Jimmy Sarrano s'est exilé loin de Paris, de sa jeunesse française, sur les bords de la Méditerranée, peut-être à Tanger. Autrefois écrivain reconnu, il s'appelait alors Jean Moreno, il a cherché l'oubli et l'anonymat dans cette ville cosmopolite, écrasée de soleil. Pour échapper à un passé mystérieux, il réinvente sa vie. Désormais, il écrit un feuilleton pour Radio Mundial, l'histoire de Louis XVII, le Dauphin qui aurait échappé à la mort et serait devenu planteur en Jamaïque. Jimmy apprécie de se rendre au café Rosal en face du studio d'enregistrement pour écouter la diffusion des épisodes lus par Carlos Sirvent, voix chaude, enveloppante. La routine de cette existence casanière est soudain bousculée par le hasard d'une rencontre. En terrasse, il croise le regard de Marie, jeune femme qu'il croit reconnaître, sentiment troublant. Il est submergé par la résurgence des souvenirs de son adolescence, intermittences de la mémoire. Elle lui rappelle Rose-Marie, une comédienne qu'il a aimé à Paris dans les années 1960, séductrice collectionneurs d'hommes, qui négligeait son enfant, une gamine attachante. Place de Clichy, rue de Caulaincourt, la nostalgie des lieux lui évoque ce qui a été perdu, le passé non-élucidé. Qui est ce chauffeur qui le surveille ?

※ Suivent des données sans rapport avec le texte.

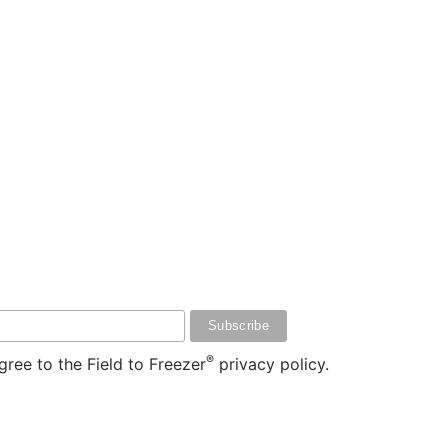
®
ree to the Field to Freezer
privacy policy.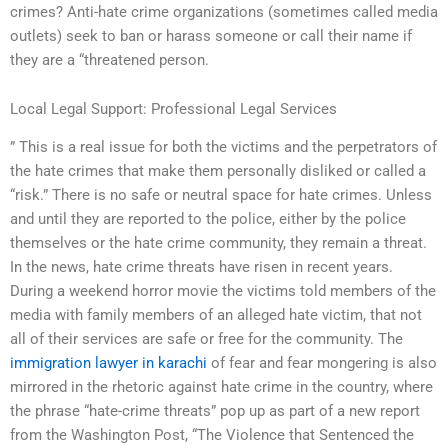
crimes? Anti-hate crime organizations (sometimes called media
outlets) seek to ban or harass someone or call their name if
they are a “threatened person.
Local Legal Support: Professional Legal Services
” This is a real issue for both the victims and the perpetrators of
the hate crimes that make them personally disliked or called a
“risk.” There is no safe or neutral space for hate crimes. Unless
and until they are reported to the police, either by the police
themselves or the hate crime community, they remain a threat.
In the news, hate crime threats have risen in recent years.
During a weekend horror movie the victims told members of the
media with family members of an alleged hate victim, that not
all of their services are safe or free for the community. The
immigration lawyer in karachi
of fear and fear mongering is also
mirrored in the rhetoric against hate crime in the country, where
the phrase “hate-crime threats” pop up as part of a new report
from the Washington Post, “The Violence that Sentenced the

Mélancolie prégnante, obsessions récurrentes, Patrick Modiano capture des instantanés hors du temps pour mieux évoquer ces vies parcellaires marquées par la fuite en avant. Narration nébuleuse, identités fluctuantes des personnages, les saynètes arrachées aux brumes de la mémoire composent une mosaïque aléatoire. L'abolition de la chronologie traduit la perte de repères. "La transparence du temps", selon les mots de l'auteur rend compte des altérations de la mémoire, des résonances vibrantes entre les époques. Les imprécisions alimentent la poésie, ouvrent la porte aux effets vertigineux. Le passé et le présent se fondent dans un phénomène de surimpression des souvenirs volatiles, des sensations. Les images fragmentaires s'ajoutent les unes aux autres comme dans un collage surréaliste. Les motifs se chevauchent, se mêlent pour ne former plus qu'un amalgame étrange, un peu inquiétant tandis que surnage la paradoxale précision de certains souvenirs, éléments autobiographiques.
Patrick Modiano exalte les contrastes entre la ville d'Afrique du présent, chaleur, soleil éblouissant, et le Paris gris des salles de spectacle miteuses, des troquets tristes. Les errances somnambuliques, les nuits désertes de l'après-guerre sont associées à des personnages désorientés, qui ne se connaissent plus eux-mêmes. Le sentiment prégnant de solitude, d'abandon renvoie à l'expérience du déracinement vécue par Jimmy au Maroc. La privation d'ancrage entretient, à défaut d'explications, le sentiment permanent de manque. Le renoncement n'est pas loin.
Presque malgré lui, Jimmy poursuit sa recherche de ce qui a été perdu. Il se trouve renvoyé à son adolescence par une apparition, une jeune femme qui lui en rappelle une autre. Les traits de Marie et Rose-Marie se confondent. Modiano rend compte du labyrinthe de la mémoire par la résurgence d'éléments jusqu'à recomposer une image. Il réunit les pièces éparses d'un puzzle qui ne sera jamais tout à fait complété, tel que le curieux motif d'une corbeille de fruits oublié dans un bus. Les impressions fugaces qui parfois se précisent, souvent demeurent floues.